Seriously. Have you ever had your partner tie you, with rope, to a chair or just on the floor, and then suffer as they just watch you struggle and wriggle? After a while your limbs start to ache a little, but you can’t easily shift position much, or when you can, it just puts strain elsewhere on your body.
Riding in tro-tros or shared taxis in West Africa is a bit like that.
The shared taxis are probably the worst, oddly – normal everyday 5- or 8-seater cars, into which they squeeze 7-8 and 11 people respectively. The front passenger seat is obviously made for two people, and the three seats at the back can easily fit 4, possibly 5 if children are involved. You have a third row of seats at the very back – fantastic that’s another 4 more.
Share-taxi in Benin, in the luggage-loading phase. This took half an hour, as you’d imagine.
Since this space is not designed for that many people, it’s quite an uncomfortable ride, and posture goes the way of the rubbish – out the window. You end up being squashed tightly on both sides, and additionally the lack of both legroom and enough flat space on the seat to sit down properly means that what should be a comfortable car journey turns into a ride where you live for the rest stops. That’s also not to mention the luggage piled up on the roof or in the boot, continually added to like some kind of old-fashioned children’s game, the weight of which causes the suspension to ride low and slows the vehicle down even more.
The tro-tros, minibuses, whatever you want to call them, benefit from having low expectations in the first place. You pay for what you get, so travelling half the height of Ghana for the equivalent of £6 means you’re not expecting luxury. Or comfy seats. Or a suspension worth talking about. Or air-conditioning. Or even somewhere to put luggage – mine’s added to my troubles by being invariably between my knees or on my lap.
Tro-tro in Ghana, under repair en-route. Hordes of people taking opportunity to rest in the shade.
A quick glance over the dashboard on all these vehicles reveals that the speedometer never works, the fuel gauge rarely works (which may explain why within the first five minutes of every tro-tro ride, there is a petrol-station stop), the internal light is invariably either broken completely or hanging by a thread, and the engine temperature indicator is in the red. The occasional but inevitable stops to pour water in the engine and hit some random mechanical part do nothing to allay any fears about getting to the end in one piece, nor do the interminable stops in the middle of nowhere to let passengers disembark, or because the driver needs a toilet break, or for a prayer stop, or because the driver’s mate needs some water, or just because we’re passing through a village and why not (Burkina Faso is particularly frustrating for this).
As to your travel companions; there is a stereotype that riding on African transport means sharing with chickens and bags of rice. In my experience, this only happens on the long-distance coaches, those long vehicles with maybe 50-plus seats and an aisle down the middle that feels like a kind of rural assault course. In tro-tros these all tend to be carried in the rear compartments, or on the roof.

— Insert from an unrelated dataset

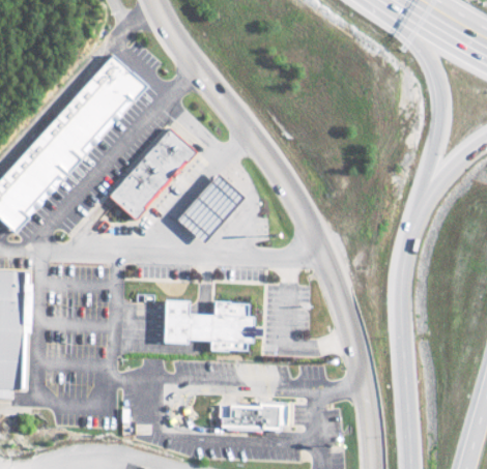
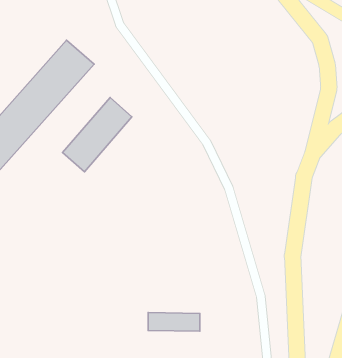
building: [175,174,245,244] -> none
building: [160,297,251,348] -> none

The inside tends to be for humans only – why waste valuable saleable, space?
And yes, in shared taxis, you can pay for more than one seat, partly to ensure you set off sooner and partly so you can enjoy a proper amount of space, but in a tro-tro, unless you’re in that valuable front seat, it’s barely worth the effort or cost.
The bus in Kpalime, Togo, that took people across the border into Ghana. The goat did not join us.
Just as you know your partner will untie you, so you know the journey will end. And the relief and pleasure when it happens makes the whole trip worthwhile. You get out, stretch your legs, and think that it wasn’t so bad after all.